L’instant d’après, nous dévalions l’escalier dans les ténèbres, laissant notre chandelle auprès du coffre vide ; nous prenions la porte et nous gagnions au pied. Le brouillard commençait à se dissiper et la lune éclairait déjà en plein les hauteurs qui nous entouraient ; heureusement pour nous, le chemin creux et les environs de l’auberge se trouvaient encore plongés dans la brume et une obscurité relative favorisait notre fuite, au moins au début. Mais nous avions à franchir un espace éclairé, à peu près à mi-chemin du village. Et le pis, c’est qu’un bruit de pas nombreux se faisait déjà entendre derrière nous.

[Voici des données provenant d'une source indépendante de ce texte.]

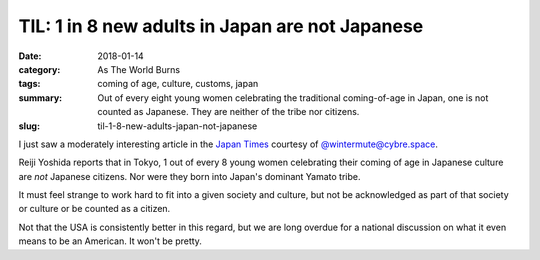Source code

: TIL: 1 in 8 new adults in Japan are not Japanese
################################################

:date: 2018-01-14
:category: As The World Burns
:tags: coming of age, culture, customs, japan
:summary: Out of every eight young women celebrating the traditional coming-of-age in Japan, one is not counted as Japanese. They are neither of the tribe nor citizens.
:slug: til-1-8-new-adults-japan-not-japanese


I just saw a moderately interesting article in the `Japan Times <https://www.japantimes.co.jp/news/2018/01/10/national/social-issues/coming-age-1-8-new-adults-tokyo-not-japanese-ward-figures-show/>`_ courtesy of `@wintermute@cybre.space <https://octodon.social/web/statuses/99345356969917907>`_. 

Reiji Yoshida reports that in Tokyo, 1 out of every 8 young women celebrating their coming of age in Japanese culture are *not* Japanese citizens. Nor were they born into Japan's dominant Yamato tribe. 

It must feel strange to work hard to fit into a given society and culture, but not be acknowledged as part of that society or culture or be counted as a citizen. 

Not that the USA is consistently better in this regard, but we are long overdue for a national discussion on what it even means to be an American. It won't be pretty.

Bientôt, nous eûmes la certitude que ces pas étaient ceux d’une troupe d’hommes se dirigeant vers l’auberge et dont l’un portait une lanterne.

« Mon enfant, dit tout à coup ma mère, prends l’argent et sauve-toi !… Je crois que je vais défaillir. »

C’était fini : nous allions être pris !… Ah ! que j’en voulais à nos voisins de leur indigne lâcheté !… Par bonheur, nous touchions presque au petit pont. Tant bien que mal, j’aidai ma mère à marcher jusqu’au bord du fossé. En y arrivant, elle poussa un soupir, et tomba évanouie sur mon épaule. Je ne sais où je trouvai la force nécessaire pour la pousser ou plutôt la traîner jusqu’au fond du fossé, tout contre l’arche du pont. Je ne pouvais faire plus : le pont était trop bas pour me permettre autre chose que de me cacher dessous, mince comme j’étais, en rampant sur les genoux et les mains. Il fallut donc rester là, ma mère presque absolument en vue de la route, et tous deux à portée de voix de l’auberge.